The push comes as Apple grapples with performance issues inside its AI server infrastructure. Building its own server chips for artificial intelligence has become a priority, and the company appears to have concluded that buying existing silicon expertise is faster than growing it internally.
Apple has already shown it’s willing to write bigger checks. In January, it closed a $2 billion deal to acquire Q.Ai, an Israeli machine-learning company that specializes in reading speech through facial micro-movements. That acquisition was the second-largest in Apple’s history, behind only the $3 billion Beats purchase in 2014.
The Q.Ai deal is instructive. Apple bought PA Semi in 2008 for roughly $278 million — a small purchase that eventually led to the A-series processors and, later, the full Apple Silicon transition across Macs. The company seems to be betting that a similar playbook could work for AI infrastructure.
What’s different this time is the scale. Apple has historically kept its acquisition targets in the hundreds of millions. But the company is now preparing for deals worth tens of billions of dollars, according to people familiar with Apple’s thinking. That would put potential targets in the same league as its Beats and Q.Ai acquisitions — or larger.

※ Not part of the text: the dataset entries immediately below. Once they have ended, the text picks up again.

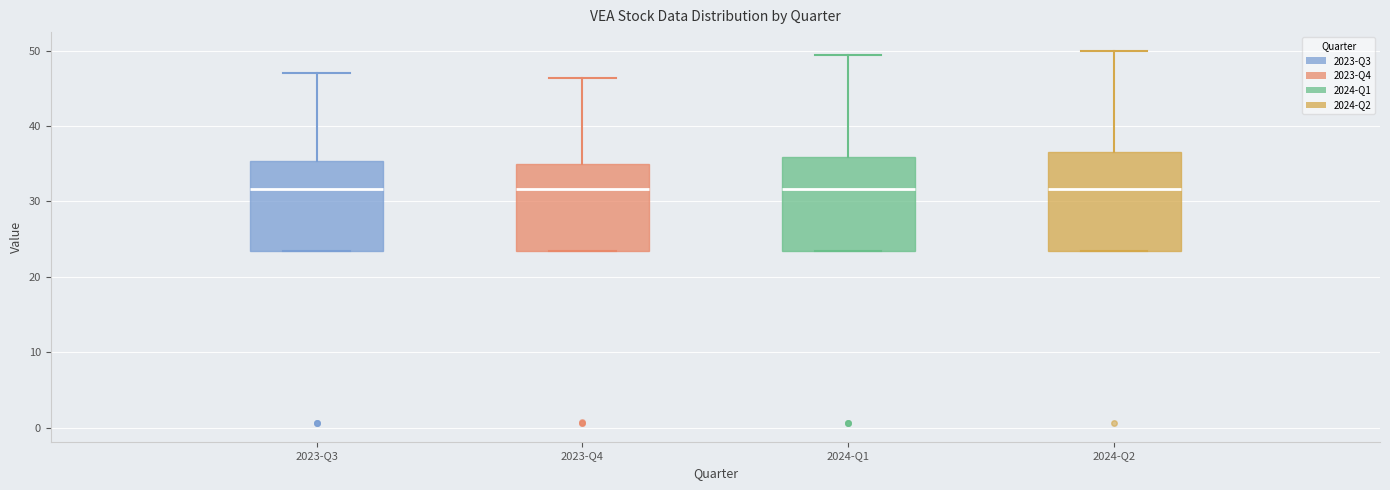

Reading left to right, transcribe this box plot: for each box, give where its median line is, the range the box spans, and where its two whiskers end, as read against the y-axis. The values are not printed on the chart, so give them approximately, as read against the axis.

2023-Q3: median 32, box 23 to 35, whiskers 23 to 47
2023-Q4: median 32, box 23 to 35, whiskers 23 to 46
2024-Q1: median 32, box 23 to 36, whiskers 23 to 49
2024-Q2: median 32, box 23 to 37, whiskers 23 to 50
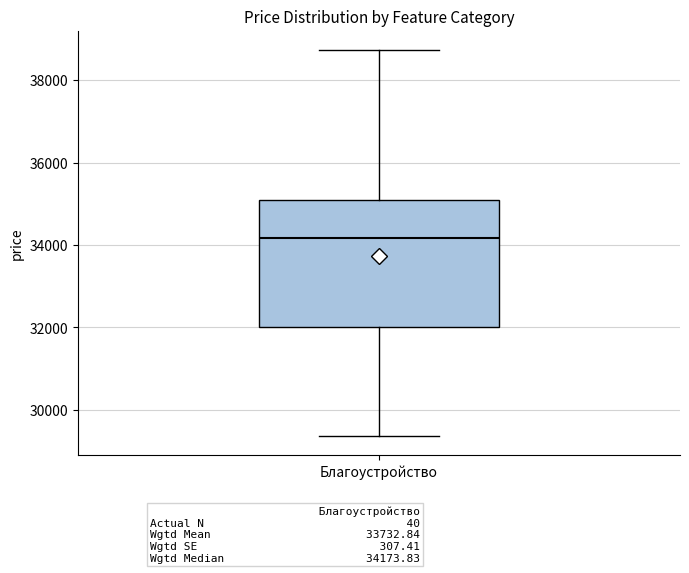

Read this box plot against the y-axis: the position of the median line, the range covered by the box, and the ends of both whiskers. The values are not printed on the chart, so give them approximately, as read against the axis.

median 34200, box 32000 to 35000, whiskers 29400 to 38800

The shift in strategy was telegraphed in Apple’s second-quarter earnings call. CFO Kevan Parekh signaled that Apple is moving away from its long-standing cash neutrality policy, which kept debt and cash reserves roughly balanced. The change means Apple is willing to dip into its substantial cash pile for major purchases instead of keeping it locked up.
Apple’s AI chip ambitions face real urgency. The company has been playing catch-up in large language models and generative AI, areas where competitors like Google, Microsoft, and Meta have been building custom server silicon for years. An acquisition — or several — could accelerate Apple’s timeline significantly.